Along with pop music of the day, it might be noted. When Elmer's Slavic-accented hound dog is about to devour Bugs between two huge slices of bread, Stallings' score plays a jaunty little ditty titled "A Cup of Coffee, a Sandwich, and You." Which itself is a referential riff on "A Jug of wine, a loaf of bread - and thou," from the Rubáiyát, which is based on .... and so forth. There's something comforting to a teenage mind, in many cases, to know the first heartbreak in life isn't the end of everything, that it's all happened before and turned out wonderfully.

Without knowing just a little about music before the current decade, you miss the gems of pop, like the lines penned by Smokey Robinson and Stevie Wonder:

Just like Pagliacci did
I try to keep my sadness hid
Smiling in the public eye
But in my lonely room I cry
the tears of a clown
when there's no one around

[And you also wouldn't realize they didn't quite hit it: "Pagliacci" was the title of the opera; the singing, crying clown in it was named Canio, who sometimes referred to himself as pagliaccio -- "clown" in the Italian singular.]

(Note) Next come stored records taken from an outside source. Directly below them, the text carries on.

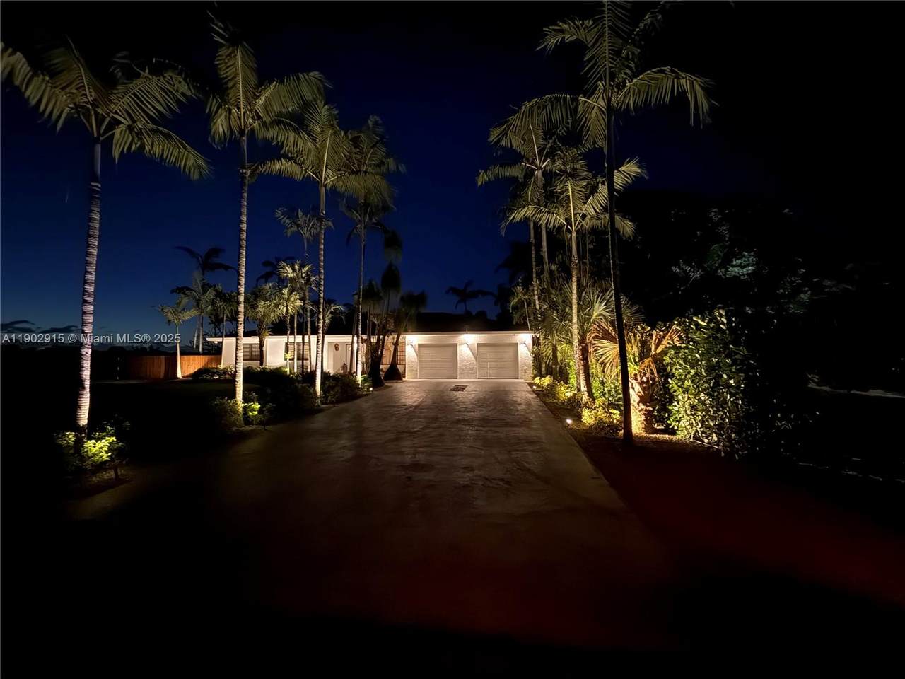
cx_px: 452
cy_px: 340
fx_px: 366
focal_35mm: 14
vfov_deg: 85.7
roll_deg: -0.2
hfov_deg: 102.1
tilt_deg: +1.8
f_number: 2.2
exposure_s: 1/12
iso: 3200
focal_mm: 2.22
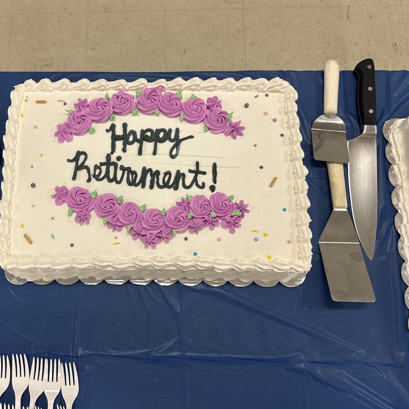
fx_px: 388
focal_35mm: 29
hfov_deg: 54.8
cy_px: 201
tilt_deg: -78.7
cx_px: 145
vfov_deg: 55.6
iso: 200
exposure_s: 1/120
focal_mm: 6.76
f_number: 1.78
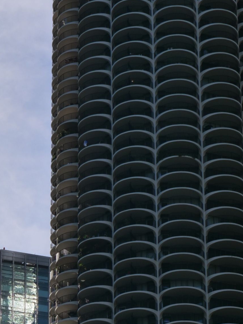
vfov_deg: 13.9
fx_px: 1283
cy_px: 408
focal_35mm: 137
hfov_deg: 10.7
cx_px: -38
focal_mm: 21
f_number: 8
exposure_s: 1/800
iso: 200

It was Bob Dylan who once called Robinson his favorite American poet. But it's Dylan who often gets touted as rock's genuine poet, and who was nominated for a Nobel Prize in literature every year from 1996 to at least 2004, the year Newsweek called him "the most influential cultural figure now alive."

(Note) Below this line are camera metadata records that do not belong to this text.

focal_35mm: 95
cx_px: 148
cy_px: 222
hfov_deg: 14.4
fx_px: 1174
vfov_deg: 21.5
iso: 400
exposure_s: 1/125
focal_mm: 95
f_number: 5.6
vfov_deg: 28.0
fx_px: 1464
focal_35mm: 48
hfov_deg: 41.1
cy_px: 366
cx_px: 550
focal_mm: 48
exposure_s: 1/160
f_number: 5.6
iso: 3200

Certainly he has had poetic influences, and perhaps his music even sent some of his fans to the library in curiosity over who "Verlaine and Rimbaud" were. But I wonder if anyone other than an academic ever held up their poems to Dylan's lyrics and found the latter better verse.

Steyn writes:

A relative culture ends up ever shorter of any relatives to relate to. In educational theory, it’s not about culture vs. “counter-culture” but rather what I once called lunch-counterculture: It’s all lined up for you and you pick what you want. It’s the display case of rotating pies at the diner: one day the student might pick Milton, the next Bob Dylan. But, if Milton and Bob Dylan are equally “valid,” equally worthy of study, then Bob Dylan will be studied and Milton will languish.

Which is an interesting coupling, because both Milton and Dylan in their way deformed the English language. Milton tended to write in word orders that were idiomatic in Latin but not in English. Dylan just scrambles it at will when he needs to rhyme short lines:

Up on Housing Project Hill
It's either fortune or fame
You must pick up one or the other
Though neither of them are to be what they claim

Which is painful, and not English, not Latin, not any grammar known to man. Not even German. The rest of the verse is actually one of his better bits of poetry:

If you're lookin' to get silly
You better go back to from where you came
Because the cops don't need you
And man they expect the same

Which goes somewhere and makes a memorable statement, but hardly ranks him with Rimbaud. A long time ago, in 1965, the poet question was put to Dylan at a press conference and for once he gave the answer I think was about right: "I think of myself more as a song-and-dance man."

Sort of like T.D. Rice all those years ago.